Work task 1: Write out the passage on the clinical fallacy from "While despairing and" up to and including "not seen again.".
Work task 2: Write the next part of the passage on the clinical fallacy, starting right after its last sentence.

Source text:

The clinical fallacy
While therapeutic pessimism undoubtedly exists, I am buoyed up by my past experience of working in teams in community settings where expectation of what is possible is much higher. I can think of many colleagues who set the bar high every day in their work, even when they are working in demanding circumstances.
While despairing and cynical views are not the norm, it is apparent though, for whatever reason, that some working in the field don’t hold out as much hope as they might. I’ve heard enough reports from individuals who feel they were discouraged or blocked from moving on towards their goals to know that it happens too often.
This nihilistic view of the potential of individuals to resolve their problems and move towards their goals can be explained to some degree by something Michael Gossop called ‘the clinical fallacy’. This is the situation in which the clinician sees all of the challenging presentations and relapses, while the people who resolve their problems move out of treatment and are not seen again.
The clinician is confronted continually by their failures and denied the benefit of seeing their successes.
Michael Gossop, 2007
This may explain findings from elsewhere which show that we professionals working with people who have substance use disorders consistently underestimate what our clients/patients are capable of. This is important. The clients of clinicians who are more positive do better[1] and conversely negative or ambivalent attitudes in professionals are linked to higher risk of relapse.
Professor Best, interviewed by William White in 2012, referred to work he’d done in the UK, scoping out the aspirations of addiction workers for their clients. He had asked them to estimate what percentage of the people; they were working with would eventually recover. The average answer was 7%. Evidence actually suggests that over time most individuals are likely to recover. However, if I believe your chances of recovery are only 7%, then I’m instantly holding you back because of my own beliefs and behaviours – conscious and unconscious. My bar is set way too low.

Stored items:
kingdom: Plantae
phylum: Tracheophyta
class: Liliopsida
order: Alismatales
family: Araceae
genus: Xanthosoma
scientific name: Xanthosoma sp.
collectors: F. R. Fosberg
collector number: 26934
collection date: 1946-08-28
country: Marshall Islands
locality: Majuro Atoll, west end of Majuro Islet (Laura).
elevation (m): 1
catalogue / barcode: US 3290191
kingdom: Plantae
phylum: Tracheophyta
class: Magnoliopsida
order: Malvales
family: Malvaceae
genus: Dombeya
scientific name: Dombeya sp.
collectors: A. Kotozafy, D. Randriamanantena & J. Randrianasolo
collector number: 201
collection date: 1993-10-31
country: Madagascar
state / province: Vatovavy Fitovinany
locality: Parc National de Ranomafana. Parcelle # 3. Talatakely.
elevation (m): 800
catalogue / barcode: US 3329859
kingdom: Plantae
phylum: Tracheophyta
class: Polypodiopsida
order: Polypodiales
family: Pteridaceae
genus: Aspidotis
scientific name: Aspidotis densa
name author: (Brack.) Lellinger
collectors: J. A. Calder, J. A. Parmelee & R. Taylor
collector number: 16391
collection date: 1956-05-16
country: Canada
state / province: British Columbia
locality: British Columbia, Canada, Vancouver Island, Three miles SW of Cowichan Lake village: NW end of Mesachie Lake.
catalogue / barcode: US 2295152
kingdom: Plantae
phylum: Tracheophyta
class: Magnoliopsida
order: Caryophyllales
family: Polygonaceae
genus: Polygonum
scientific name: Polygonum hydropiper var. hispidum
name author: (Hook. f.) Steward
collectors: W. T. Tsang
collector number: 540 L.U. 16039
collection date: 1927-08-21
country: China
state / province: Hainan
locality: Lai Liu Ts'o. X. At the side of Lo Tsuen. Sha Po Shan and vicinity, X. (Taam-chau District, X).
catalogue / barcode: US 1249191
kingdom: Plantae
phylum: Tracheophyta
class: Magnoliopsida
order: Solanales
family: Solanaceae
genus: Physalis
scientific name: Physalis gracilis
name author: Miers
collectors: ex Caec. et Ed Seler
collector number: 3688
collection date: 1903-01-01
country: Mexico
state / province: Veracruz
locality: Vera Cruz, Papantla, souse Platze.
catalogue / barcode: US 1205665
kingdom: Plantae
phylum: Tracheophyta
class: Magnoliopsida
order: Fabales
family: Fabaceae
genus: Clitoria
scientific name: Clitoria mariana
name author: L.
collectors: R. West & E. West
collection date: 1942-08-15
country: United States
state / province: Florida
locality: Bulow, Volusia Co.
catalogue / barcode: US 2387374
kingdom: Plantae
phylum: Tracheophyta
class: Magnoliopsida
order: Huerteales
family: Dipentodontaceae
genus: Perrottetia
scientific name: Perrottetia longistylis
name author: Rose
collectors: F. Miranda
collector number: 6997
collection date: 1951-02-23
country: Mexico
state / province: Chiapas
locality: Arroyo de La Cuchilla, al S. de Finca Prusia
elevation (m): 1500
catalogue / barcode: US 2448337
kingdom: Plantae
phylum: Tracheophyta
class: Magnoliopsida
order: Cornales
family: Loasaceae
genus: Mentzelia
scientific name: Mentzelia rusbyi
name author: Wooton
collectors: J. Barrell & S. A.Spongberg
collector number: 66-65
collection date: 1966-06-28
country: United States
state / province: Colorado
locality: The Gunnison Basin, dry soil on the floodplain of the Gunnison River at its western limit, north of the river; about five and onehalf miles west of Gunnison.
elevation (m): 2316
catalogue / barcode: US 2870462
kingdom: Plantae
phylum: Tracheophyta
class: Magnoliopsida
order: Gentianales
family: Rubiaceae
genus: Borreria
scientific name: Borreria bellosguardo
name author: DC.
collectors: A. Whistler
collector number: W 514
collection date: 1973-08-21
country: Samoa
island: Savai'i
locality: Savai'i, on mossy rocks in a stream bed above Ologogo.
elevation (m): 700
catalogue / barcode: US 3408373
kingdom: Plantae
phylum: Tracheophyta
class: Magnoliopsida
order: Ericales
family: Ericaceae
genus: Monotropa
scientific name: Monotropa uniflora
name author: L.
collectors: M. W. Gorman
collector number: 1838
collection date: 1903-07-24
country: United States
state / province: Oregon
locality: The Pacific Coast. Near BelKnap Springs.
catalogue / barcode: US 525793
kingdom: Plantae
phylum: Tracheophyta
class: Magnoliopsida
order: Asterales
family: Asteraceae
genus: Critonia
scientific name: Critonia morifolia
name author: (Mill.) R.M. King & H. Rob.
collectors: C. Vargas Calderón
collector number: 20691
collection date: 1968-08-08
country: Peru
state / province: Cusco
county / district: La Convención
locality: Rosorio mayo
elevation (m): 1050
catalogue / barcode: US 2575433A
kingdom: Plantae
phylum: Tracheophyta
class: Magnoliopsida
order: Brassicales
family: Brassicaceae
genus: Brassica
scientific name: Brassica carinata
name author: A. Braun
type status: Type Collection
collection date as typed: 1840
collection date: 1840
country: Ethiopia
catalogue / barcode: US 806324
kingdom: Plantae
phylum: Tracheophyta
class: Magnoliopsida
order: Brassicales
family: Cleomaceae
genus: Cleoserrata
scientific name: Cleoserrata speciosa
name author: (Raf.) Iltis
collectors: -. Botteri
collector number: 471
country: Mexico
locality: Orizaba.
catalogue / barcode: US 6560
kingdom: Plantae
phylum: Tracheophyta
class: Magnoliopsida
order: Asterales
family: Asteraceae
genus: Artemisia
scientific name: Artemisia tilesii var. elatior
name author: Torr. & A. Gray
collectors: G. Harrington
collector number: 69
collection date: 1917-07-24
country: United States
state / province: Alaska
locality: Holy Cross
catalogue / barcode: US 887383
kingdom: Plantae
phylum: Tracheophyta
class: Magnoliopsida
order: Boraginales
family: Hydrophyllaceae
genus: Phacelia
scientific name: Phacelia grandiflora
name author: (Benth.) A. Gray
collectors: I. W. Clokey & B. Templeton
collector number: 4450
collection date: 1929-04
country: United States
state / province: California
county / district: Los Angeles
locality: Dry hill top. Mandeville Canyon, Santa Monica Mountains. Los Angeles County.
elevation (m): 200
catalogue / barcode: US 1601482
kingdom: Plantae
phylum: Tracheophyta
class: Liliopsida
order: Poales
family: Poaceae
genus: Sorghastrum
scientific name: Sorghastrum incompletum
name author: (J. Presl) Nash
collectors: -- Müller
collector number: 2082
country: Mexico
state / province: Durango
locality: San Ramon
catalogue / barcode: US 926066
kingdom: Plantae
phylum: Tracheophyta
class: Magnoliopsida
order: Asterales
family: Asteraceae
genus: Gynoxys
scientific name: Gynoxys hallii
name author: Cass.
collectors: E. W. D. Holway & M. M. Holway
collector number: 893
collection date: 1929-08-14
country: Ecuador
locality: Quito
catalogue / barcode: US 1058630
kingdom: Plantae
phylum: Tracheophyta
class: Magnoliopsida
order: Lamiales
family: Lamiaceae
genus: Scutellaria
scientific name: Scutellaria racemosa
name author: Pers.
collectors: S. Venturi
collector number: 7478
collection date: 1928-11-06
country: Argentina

Written answer 1:
While despairing and cynical views are not the norm, it is apparent though, for whatever reason, that some working in the field don’t hold out as much hope as they might. I’ve heard enough reports from individuals who feel they were discouraged or blocked from moving on towards their goals to know that it happens too often.
This nihilistic view of the potential of individuals to resolve their problems and move towards their goals can be explained to some degree by something Michael Gossop called ‘the clinical fallacy’. This is the situation in which the clinician sees all of the challenging presentations and relapses, while the people who resolve their problems move out of treatment and are not seen again.

Written answer 2:
An Australian study found that practitioners there were more optimistic believing that a third of people with a lifetime substance dependence would eventually recover. But this is still an underestimate.
In general, it is fair to say that SUs [service users] look for tough criteria to define ‘being better’ – perhaps tougher than their practitioners.
Thurgood and colleagues, 2014
Raising the bar
Eric Strain picked up this theme of aiming too low in a recent editorial in the journal Alcohol and Drug Dependence when he wrote:
The substance abuse field in both its research as well as treatment efforts is not giving due consideration to flourishing. We need to renew our efforts to give meaning and purpose to the lives of patients.
Eric Strain
Saving lives and reducing harms rightly need to be our first concerns, but is there a danger that we stop right there because we see the risks of our patients or clients going further as being too high? This week I was talking to an experienced addiction psychiatrist, now retired. He told me that early in his career he gave up trying to predict who was going to do well and who was not. He’d seen people, ostensibly with little going for them, get better from what looked like intractable problems. He’d seen others with a great deal of recovery capital die from addiction, despite the best efforts of family and professionals to support them. It’s hard to make predictions perhaps, but not too hard to hold out hope for everyone.